Mas, a que se deve esta escassez de embalagem e consequente subida a pique dos preços de mercado, que, para muitos, é incompreensível? A explicação é simples e a mesma de muitos outros desafios que as empresas enfrentam: deve-se à pandemia.

De que forma? O confinamento gerou um aumento repentino e exponencial de compras online, que se refletiu na utilização em quantidades nunca antes vistas de embalagens para transporte, associado a quebras nos índices de reciclagem de cartão (96% do papel europeu para reciclagem é fornecido internamente). Como se não bastasse, junta-se ainda a proibição de importação de aparas para a China, desde o primeiro dia deste ano. Três fatores que geram uma duplicação de custos na matéria-prima, o que, inevitavelmente se reflete, não apenas no preço final da embalagem, mas sobretudo na sua escassez. Se a isto somarmos os açambarcamentos de stocks feitos por grandes corporações como a Amazon, a incerteza económica que atrasou o reinício da produção de papel, a procura esmagadora nos Estados Unidos, que restringiu as exportações para a Europa, a escassez de contentores para transporte, ou estrangulamento do canal do Suez, então, temos a tempestade perfeita que conduziu os preços de matéria-prima e produto acabado a valores nunca antes vistos.
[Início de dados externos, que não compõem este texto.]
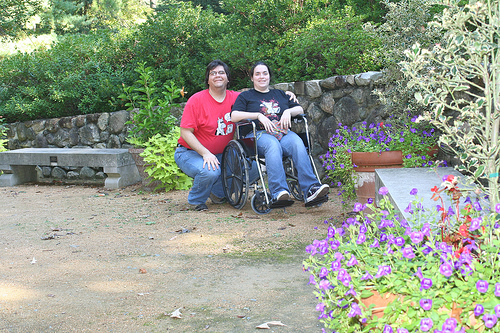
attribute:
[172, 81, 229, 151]
shirt — red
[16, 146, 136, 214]
bench — gray, stone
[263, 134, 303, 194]
jeans — blue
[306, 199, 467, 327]
flowers — purple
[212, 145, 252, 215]
wheel — round, black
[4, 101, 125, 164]
wall — long, stone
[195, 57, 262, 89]
hair — dark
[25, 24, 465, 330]
area — outdoor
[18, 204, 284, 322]
backyard — dirt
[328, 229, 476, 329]
flowers — purple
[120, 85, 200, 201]
bush — tall, green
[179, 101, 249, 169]
shirt — red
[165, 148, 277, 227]
jeans — blue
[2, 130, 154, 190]
bench — concrete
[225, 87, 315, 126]
shirt — black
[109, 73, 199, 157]
plants — green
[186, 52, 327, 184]
woman — sitting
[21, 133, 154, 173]
bench — stone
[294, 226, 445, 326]
flowers — purple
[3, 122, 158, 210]
bench — concrete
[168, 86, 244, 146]
t-shirt — red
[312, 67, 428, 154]
wall — rock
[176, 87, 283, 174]
shirt — red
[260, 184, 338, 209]
shoes — pair, black, white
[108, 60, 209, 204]
leaves — green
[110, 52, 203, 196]
leaves — green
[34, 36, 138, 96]
leaves — green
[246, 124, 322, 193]
jeans — blue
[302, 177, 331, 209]
shoe — black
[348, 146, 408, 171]
brick — brown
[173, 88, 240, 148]
short — red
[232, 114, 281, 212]
wheelchair — metal framed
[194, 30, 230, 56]
leaves — green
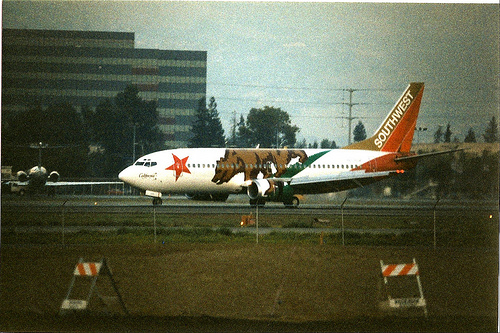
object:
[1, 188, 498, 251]
fence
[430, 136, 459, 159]
ground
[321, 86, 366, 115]
cable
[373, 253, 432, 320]
barrier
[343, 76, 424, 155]
tail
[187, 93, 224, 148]
tree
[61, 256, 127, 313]
post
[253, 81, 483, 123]
three lines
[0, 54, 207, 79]
floor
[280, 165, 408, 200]
add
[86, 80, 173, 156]
trees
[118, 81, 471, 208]
plane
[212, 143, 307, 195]
bear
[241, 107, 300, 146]
tree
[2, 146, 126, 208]
plane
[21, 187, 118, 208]
runway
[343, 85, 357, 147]
power pole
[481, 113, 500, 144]
tree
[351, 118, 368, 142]
tree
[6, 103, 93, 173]
tree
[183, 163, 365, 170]
windows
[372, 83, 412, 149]
letters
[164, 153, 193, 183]
star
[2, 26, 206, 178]
office building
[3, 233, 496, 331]
green grass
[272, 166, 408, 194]
wing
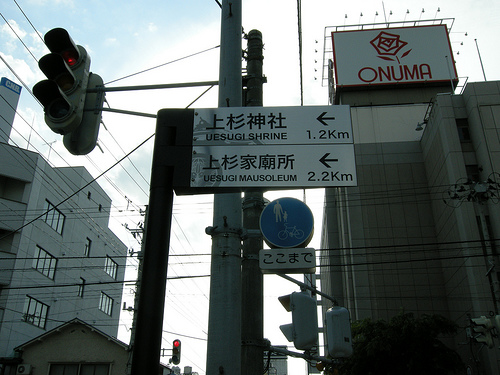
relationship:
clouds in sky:
[128, 1, 465, 121] [0, 9, 495, 358]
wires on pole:
[268, 239, 462, 310] [166, 61, 267, 246]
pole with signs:
[130, 104, 185, 374] [183, 99, 360, 197]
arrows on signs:
[315, 111, 345, 175] [194, 96, 343, 196]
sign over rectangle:
[255, 194, 313, 251] [259, 247, 320, 268]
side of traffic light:
[296, 282, 319, 343] [279, 287, 320, 349]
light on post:
[170, 337, 180, 364] [209, 3, 243, 363]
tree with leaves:
[354, 318, 455, 368] [401, 314, 428, 341]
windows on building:
[21, 198, 118, 331] [0, 78, 131, 364]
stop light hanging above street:
[33, 27, 91, 135] [5, 227, 496, 370]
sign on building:
[333, 19, 458, 92] [320, 78, 498, 373]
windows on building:
[17, 194, 123, 329] [0, 78, 131, 364]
Sendo a embalagem essencial para o transporte de roupa a medicamentos, de comida a equipamentos industriais, a escapatória ao cartão passou para o plástico. Ora, uma opção que se revelou inviável, dado este material ter sofrido das mesmas contingências do cartão. Aquela que poderia ser uma solução, ainda que transitória, não o é.

E, como não há duas sem três, (infelizmente e mesmo nas notícias menos boas), a pandemia também acelerou o declínio estrutural das gramagens gráficas. A produção global diminuiu 18,0%. As referências de papel de jornal e papel de impressão e escrita diminuíram 20,5% e 18,4%, respetivamente.
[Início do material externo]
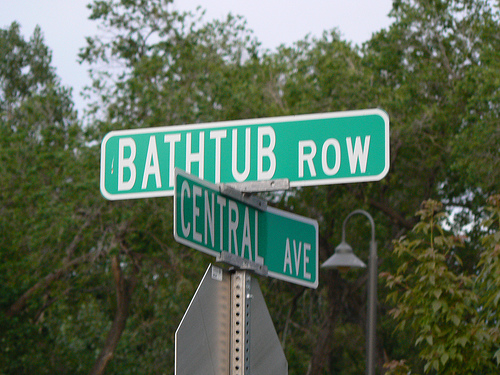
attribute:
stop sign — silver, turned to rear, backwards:
[174, 261, 289, 374]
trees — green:
[1, 0, 499, 374]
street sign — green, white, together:
[97, 108, 396, 293]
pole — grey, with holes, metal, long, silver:
[226, 267, 254, 375]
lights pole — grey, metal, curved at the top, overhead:
[320, 207, 380, 374]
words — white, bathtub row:
[117, 123, 371, 191]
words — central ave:
[179, 179, 312, 282]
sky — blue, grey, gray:
[1, 0, 499, 157]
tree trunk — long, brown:
[0, 201, 194, 374]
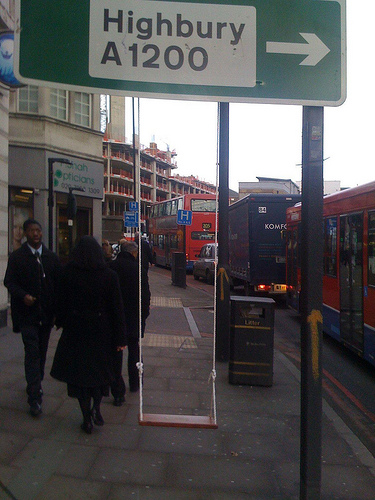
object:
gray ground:
[0, 263, 375, 500]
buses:
[285, 180, 374, 364]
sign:
[14, 0, 346, 107]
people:
[49, 236, 126, 438]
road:
[144, 262, 374, 455]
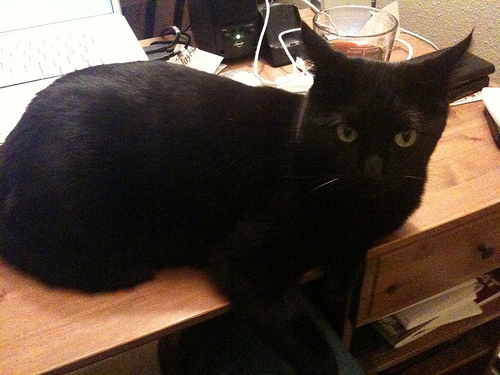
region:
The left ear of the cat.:
[298, 24, 337, 76]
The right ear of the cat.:
[412, 28, 475, 81]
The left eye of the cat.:
[334, 119, 364, 147]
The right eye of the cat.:
[389, 120, 418, 150]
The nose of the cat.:
[359, 148, 382, 170]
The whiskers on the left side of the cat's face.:
[311, 160, 347, 195]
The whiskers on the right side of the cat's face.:
[400, 166, 435, 191]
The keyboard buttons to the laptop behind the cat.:
[2, 31, 147, 77]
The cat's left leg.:
[237, 281, 343, 373]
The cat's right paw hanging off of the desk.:
[336, 245, 360, 305]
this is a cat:
[120, 70, 394, 184]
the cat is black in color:
[164, 143, 240, 177]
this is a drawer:
[399, 248, 487, 278]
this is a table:
[11, 311, 54, 344]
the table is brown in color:
[26, 312, 101, 352]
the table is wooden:
[66, 311, 143, 356]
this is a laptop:
[33, 22, 124, 53]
Mas, como diz um colega britânico, e sendo o papel de embalagem aquele que é o nosso foco, “cardboard  shortage forces retailers to box clever”. É aqui que as marcas e retalhistas online e offline se têm de focar. Reinventar e fazer da ameaça uma oportunidade de diferenciação.

Estamos a trabalhar nesse sentido em parceria com mais de 20 clientes de setores muito diversos, depois de, no imediato, assegurarmos embalagem em quantidade satisfatória e a valores contidos, face ao mercado atual.

Ultrapassada a necessidade imediata de satisfazer uma necessidade premente, é tempo de pensar em inovação e, adaptando o que diz o meu colega do Reino Unido, esta crise vai obrigar os retalhistas a embalarem de forma mais inteligente, criativa e diferencial, face à concorrência.